17.01.2012 - Gemeinde/ Stadt
Themengebiet: Familie, Kinderbetreuung, Kinder und Jugend, Soziales, CDU
Infoabend zur Kinderbetreuungssituation in Brensbach
Am Ohr der Eltern
CDU-Initiative für mehr Kinderbetreuung
Wersau. „Brensbach wird älter und die Zahl der Einwohner wird weniger. Mit dieser Entwicklung muss sich die Gemeinde heute auseinandersetzen, um auch morgen noch eine Zukunft zu haben“, meint Reinhold Stämmler, Fraktionsvorsitzender der CDU Brensbach anlässlich des Informationsabend zur Kinderbetreuung am 9.1.2012 in Wersau.
Er wies darauf hin, dass in den letzten 10 Jahren die Bevölkerung um 300 Personen geschrumpft ist und in den Altersstrukturen 0 bis 64 Jahren in den nächsten Jahren massive Rückgänge zu erwarten seien. Anders verhält es sich bei den Altersgruppen 65 Jahre und älter. Hier wird die Zahl der Menschen deutlich ansteigen.
Angesichts dieser demografischen Entwicklung hat die CDU Ende letzten Jahres in der Gesamtgemeinde eine Umfrage zur Kinderbetreuung durchgeführt.
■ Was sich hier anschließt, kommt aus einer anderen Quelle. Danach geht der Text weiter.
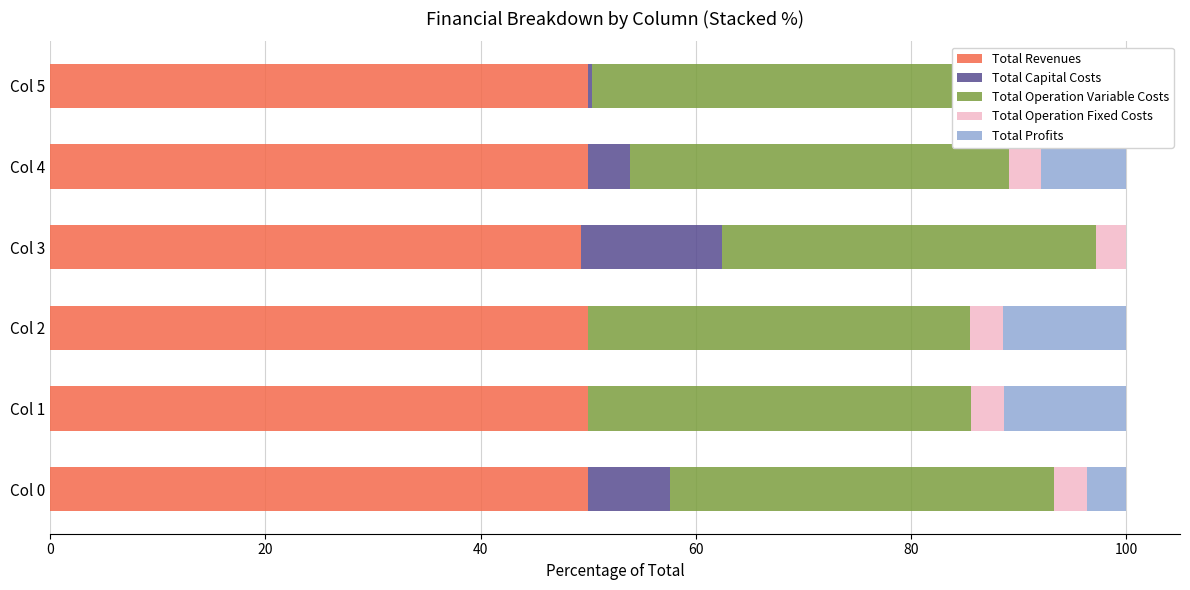

Rank the series at Col 5 from highest to lowest value.

Total Revenues, Total Operation Variable Costs, Total Profits, Total Operation Fixed Costs, Total Capital Costs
Hauptwunsch der Eltern sei eine größere Flexibilität bei der Kinderbetreuung. Insbesondere sollten die Betreuungszeiten ausgedehnt und ausreichendPlätze für Essenskinder angeboten werden. Auch die UWG, die am Infotermin mit dem stellvertretenden Fraktionsvorsitzenden Thomas Deininger vertreten war, hatte in den gemeindlichen Gremien dies mehrfach gefordert. Die Notwendigkeit, sich mit der Betreuungssituation zu beschäftigen, zeigen auch die Ergebnisse der von der Gemeinde im Oktober 2010 durchgeführten Bürgerbefragung. Bei einer Rücklaufquote von 356 Fragebögen (6,8% aller Einwohner = 5.189) forderten 39% (139) eine Erhöhung der Öffnungszeiten und 40 % (141) eine Erhöhung des Betreuungsangebots. Kritik an der fehlenden Familienfreundlichkeit übten 34% (119) und eine Aufnahme von Kindern unter drei Jahren wünschten 35% (123) der Befragten.
Wie stark der Handlungsbedarf ist, wurde im Gedankenaustausch mit Eltern und Elternbeiratsvertretern Brensbacher Kindertagesstätten deutlich. Besonders wertvoll empfinden die Anwesenden den gemeinsamen Erfahrungsaustausch zwischen den drei Kindertagesstätten. „Wenn in einer Kindertagesstätte mit Hilfe eines Schichtplans alle Elternwünsche zur Aufnahme von Essenskindern umgesetzt werden, dann muss dies auch in anderen Einrichtungen realisierbar sein“, forderte eine Mutter. Unverständlich ist, dass erst sehr spät vor den Sommerferien die Eltern seitens der Gemeinde erfahren, ob eine Betreuung möglich ist. „Wer Beruf und Arbeitszeiten mit Familien- und Erziehungsaufgaben adäquat verbinden will, ist auf verlässliche Planungsgrundlagen angewiesen“, stellte ein Teilnehmer fest. Wenn Erzieherinnen fehlen, dann ist die Gemeinde gefordert, ein ehrenamt-lich strukturiertes Betreuungsnetz aufzubauen. Eine „Gemeinde der sozialen Wärme“ sollte sich an guten Beispielen am eigenen Standort orientieren, denn nichts überzeuge mehr als ein in der Praxis gelebtes Modell.
An die beiden Fraktionen richteten die Anwesenden die Wünsche, die genannten Themen in die gemeindlichen Gremien hineinzutragen und durch ein erweitertes Betreuungsangebot mit dazu beizutragen, dass Brensbach eine kinderfreundliche und für junge Familien attraktive Gemeinde im Odenwaldkreis wird.